> Your objective: Return every line in the entries below that contains the string "diário". Uppercase and lowercase letters must match.

Data to use below:

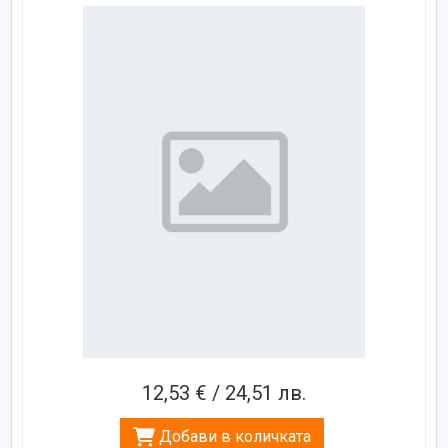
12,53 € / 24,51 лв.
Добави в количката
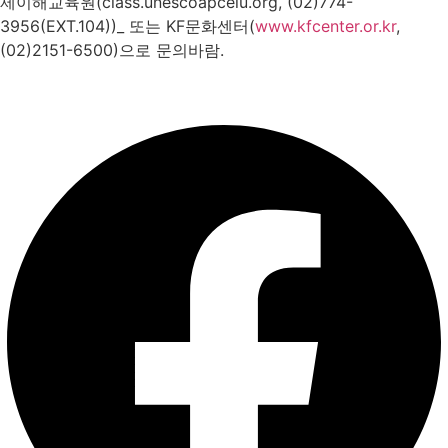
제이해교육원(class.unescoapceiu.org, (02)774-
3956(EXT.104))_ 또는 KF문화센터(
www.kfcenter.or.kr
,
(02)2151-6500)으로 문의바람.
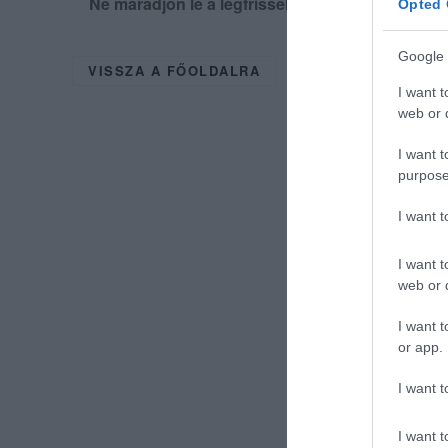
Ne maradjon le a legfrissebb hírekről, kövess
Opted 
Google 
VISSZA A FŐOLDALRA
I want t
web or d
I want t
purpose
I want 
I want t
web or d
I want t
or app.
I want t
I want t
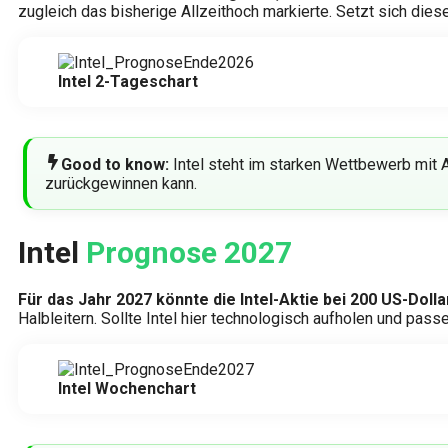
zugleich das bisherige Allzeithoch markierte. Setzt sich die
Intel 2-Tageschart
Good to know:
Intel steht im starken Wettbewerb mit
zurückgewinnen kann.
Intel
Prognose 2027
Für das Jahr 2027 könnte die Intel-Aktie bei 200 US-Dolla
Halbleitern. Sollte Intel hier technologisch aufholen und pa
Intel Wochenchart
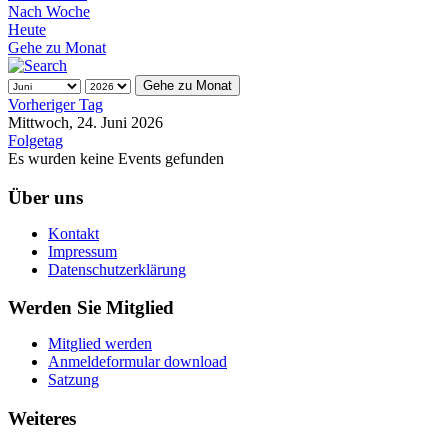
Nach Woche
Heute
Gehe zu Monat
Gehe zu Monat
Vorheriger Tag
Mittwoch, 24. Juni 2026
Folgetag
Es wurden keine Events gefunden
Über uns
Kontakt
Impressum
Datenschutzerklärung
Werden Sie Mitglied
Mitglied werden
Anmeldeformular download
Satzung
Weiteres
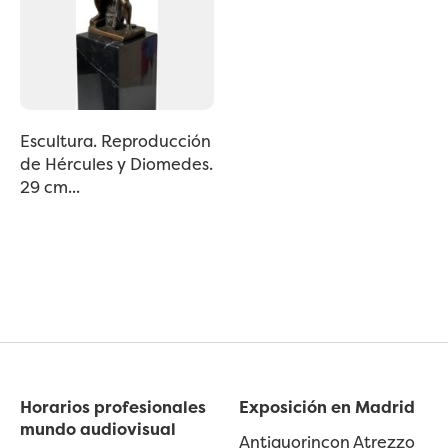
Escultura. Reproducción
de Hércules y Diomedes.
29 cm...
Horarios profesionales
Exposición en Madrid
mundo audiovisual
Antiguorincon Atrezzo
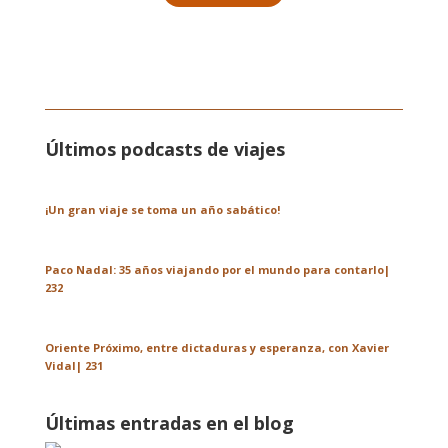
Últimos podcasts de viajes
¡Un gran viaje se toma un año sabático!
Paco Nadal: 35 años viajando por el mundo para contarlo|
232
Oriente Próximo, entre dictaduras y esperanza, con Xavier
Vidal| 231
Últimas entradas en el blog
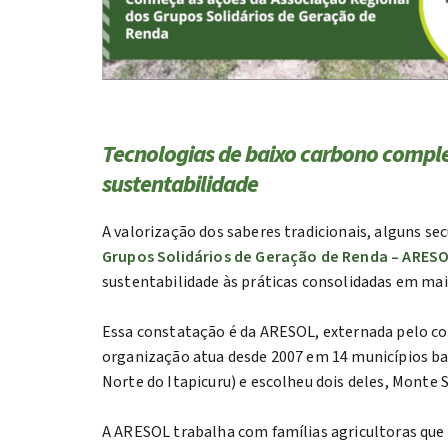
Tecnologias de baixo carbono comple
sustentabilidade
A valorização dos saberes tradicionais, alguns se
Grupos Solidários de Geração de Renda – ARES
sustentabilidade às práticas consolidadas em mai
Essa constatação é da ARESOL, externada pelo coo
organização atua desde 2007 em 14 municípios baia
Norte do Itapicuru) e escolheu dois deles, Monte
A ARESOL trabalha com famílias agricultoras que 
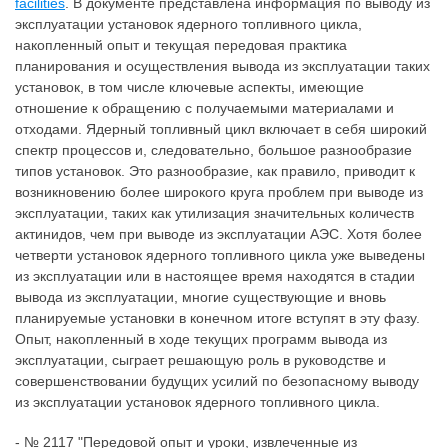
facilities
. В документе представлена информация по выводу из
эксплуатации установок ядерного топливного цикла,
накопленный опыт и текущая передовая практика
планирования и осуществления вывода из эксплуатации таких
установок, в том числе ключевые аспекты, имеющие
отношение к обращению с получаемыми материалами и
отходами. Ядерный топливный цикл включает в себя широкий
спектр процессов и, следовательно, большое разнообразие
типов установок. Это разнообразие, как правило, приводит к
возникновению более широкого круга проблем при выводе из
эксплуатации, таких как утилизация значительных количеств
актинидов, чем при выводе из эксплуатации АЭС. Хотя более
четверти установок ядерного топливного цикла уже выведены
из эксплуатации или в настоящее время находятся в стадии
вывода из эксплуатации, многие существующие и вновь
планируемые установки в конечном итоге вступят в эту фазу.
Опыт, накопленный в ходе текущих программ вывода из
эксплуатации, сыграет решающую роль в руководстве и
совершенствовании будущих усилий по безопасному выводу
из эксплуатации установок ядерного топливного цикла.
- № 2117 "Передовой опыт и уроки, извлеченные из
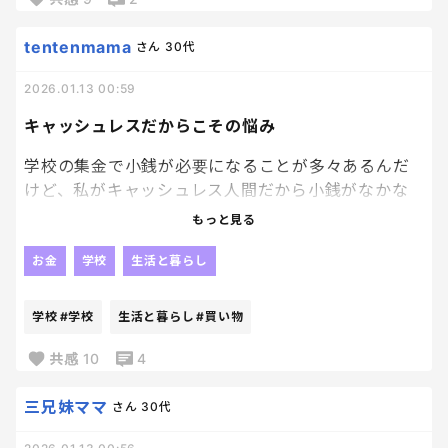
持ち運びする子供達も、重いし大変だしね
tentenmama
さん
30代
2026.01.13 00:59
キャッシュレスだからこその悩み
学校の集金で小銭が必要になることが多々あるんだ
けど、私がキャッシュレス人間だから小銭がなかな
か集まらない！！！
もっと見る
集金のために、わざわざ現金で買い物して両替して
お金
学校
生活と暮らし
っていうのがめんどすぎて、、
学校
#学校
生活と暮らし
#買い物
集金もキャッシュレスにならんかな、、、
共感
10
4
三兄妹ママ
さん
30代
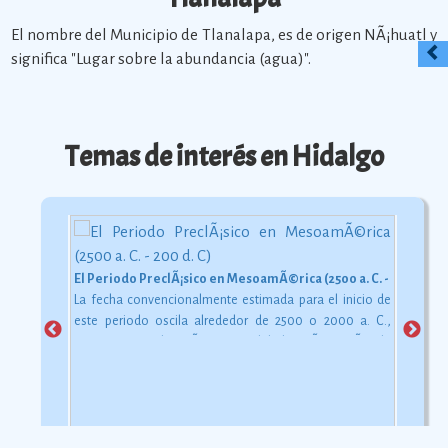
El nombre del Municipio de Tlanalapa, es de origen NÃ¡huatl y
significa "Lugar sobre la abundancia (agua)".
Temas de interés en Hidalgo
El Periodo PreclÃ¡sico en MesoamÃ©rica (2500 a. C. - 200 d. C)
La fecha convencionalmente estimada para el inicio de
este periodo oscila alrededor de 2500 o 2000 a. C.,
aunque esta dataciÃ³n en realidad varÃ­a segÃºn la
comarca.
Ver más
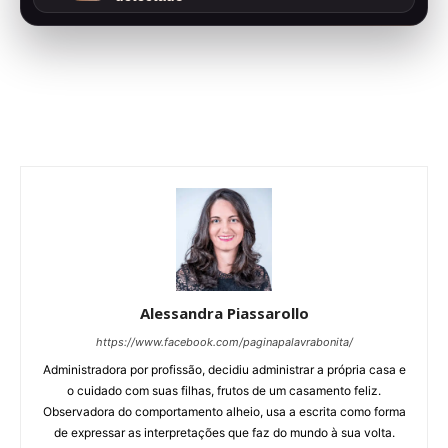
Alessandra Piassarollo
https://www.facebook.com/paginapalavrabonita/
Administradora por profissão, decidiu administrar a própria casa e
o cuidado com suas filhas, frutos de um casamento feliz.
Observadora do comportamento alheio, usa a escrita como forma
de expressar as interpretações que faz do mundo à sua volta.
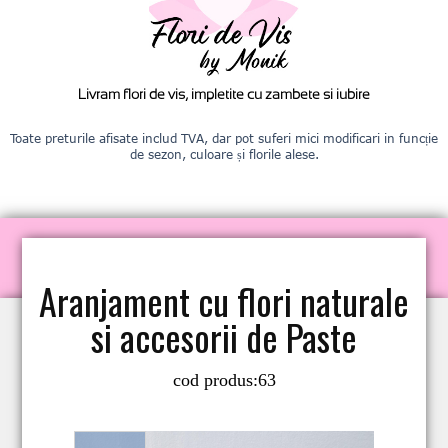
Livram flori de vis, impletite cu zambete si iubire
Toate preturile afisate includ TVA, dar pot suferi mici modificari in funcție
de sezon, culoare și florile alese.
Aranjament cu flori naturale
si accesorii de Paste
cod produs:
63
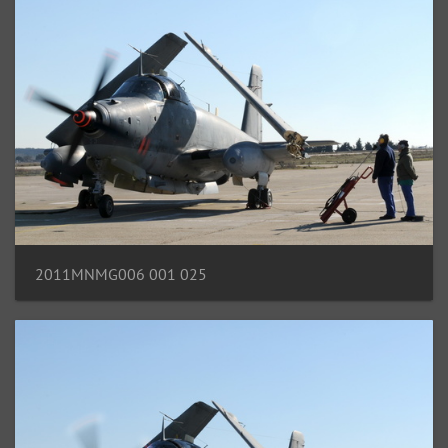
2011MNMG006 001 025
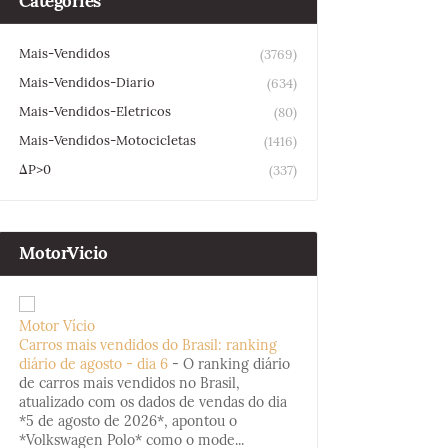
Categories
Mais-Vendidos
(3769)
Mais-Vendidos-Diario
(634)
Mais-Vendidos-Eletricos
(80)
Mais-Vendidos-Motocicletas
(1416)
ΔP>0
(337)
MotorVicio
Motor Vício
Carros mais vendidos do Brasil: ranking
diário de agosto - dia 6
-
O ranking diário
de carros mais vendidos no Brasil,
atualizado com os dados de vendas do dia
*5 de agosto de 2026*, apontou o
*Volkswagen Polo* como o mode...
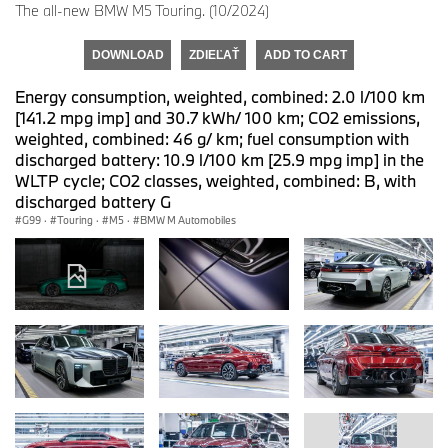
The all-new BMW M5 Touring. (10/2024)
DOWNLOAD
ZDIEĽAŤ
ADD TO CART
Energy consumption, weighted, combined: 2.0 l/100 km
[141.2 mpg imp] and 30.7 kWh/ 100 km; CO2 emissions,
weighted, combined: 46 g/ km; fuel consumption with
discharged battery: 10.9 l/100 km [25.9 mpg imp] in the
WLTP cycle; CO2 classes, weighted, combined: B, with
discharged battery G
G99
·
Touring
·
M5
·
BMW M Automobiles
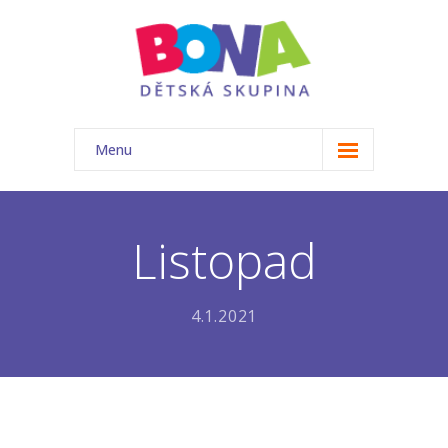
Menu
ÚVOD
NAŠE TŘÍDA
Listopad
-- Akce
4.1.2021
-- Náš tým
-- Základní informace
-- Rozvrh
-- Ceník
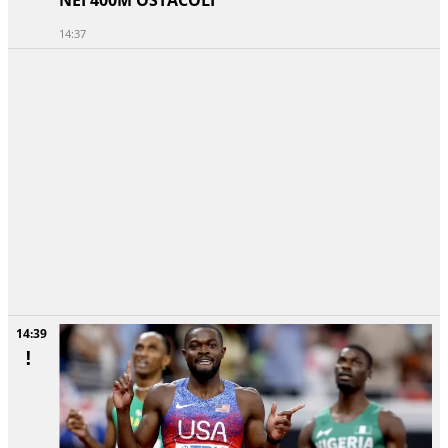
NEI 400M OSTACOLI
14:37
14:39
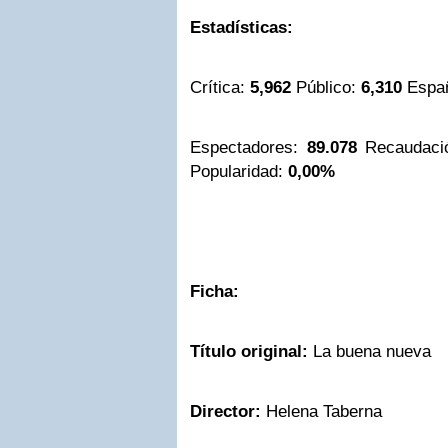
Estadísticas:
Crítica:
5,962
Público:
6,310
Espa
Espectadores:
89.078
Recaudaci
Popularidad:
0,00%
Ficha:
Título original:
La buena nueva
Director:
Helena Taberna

End of Data to use.

> Task output:
diário de agosto - dia 6
O ranking diário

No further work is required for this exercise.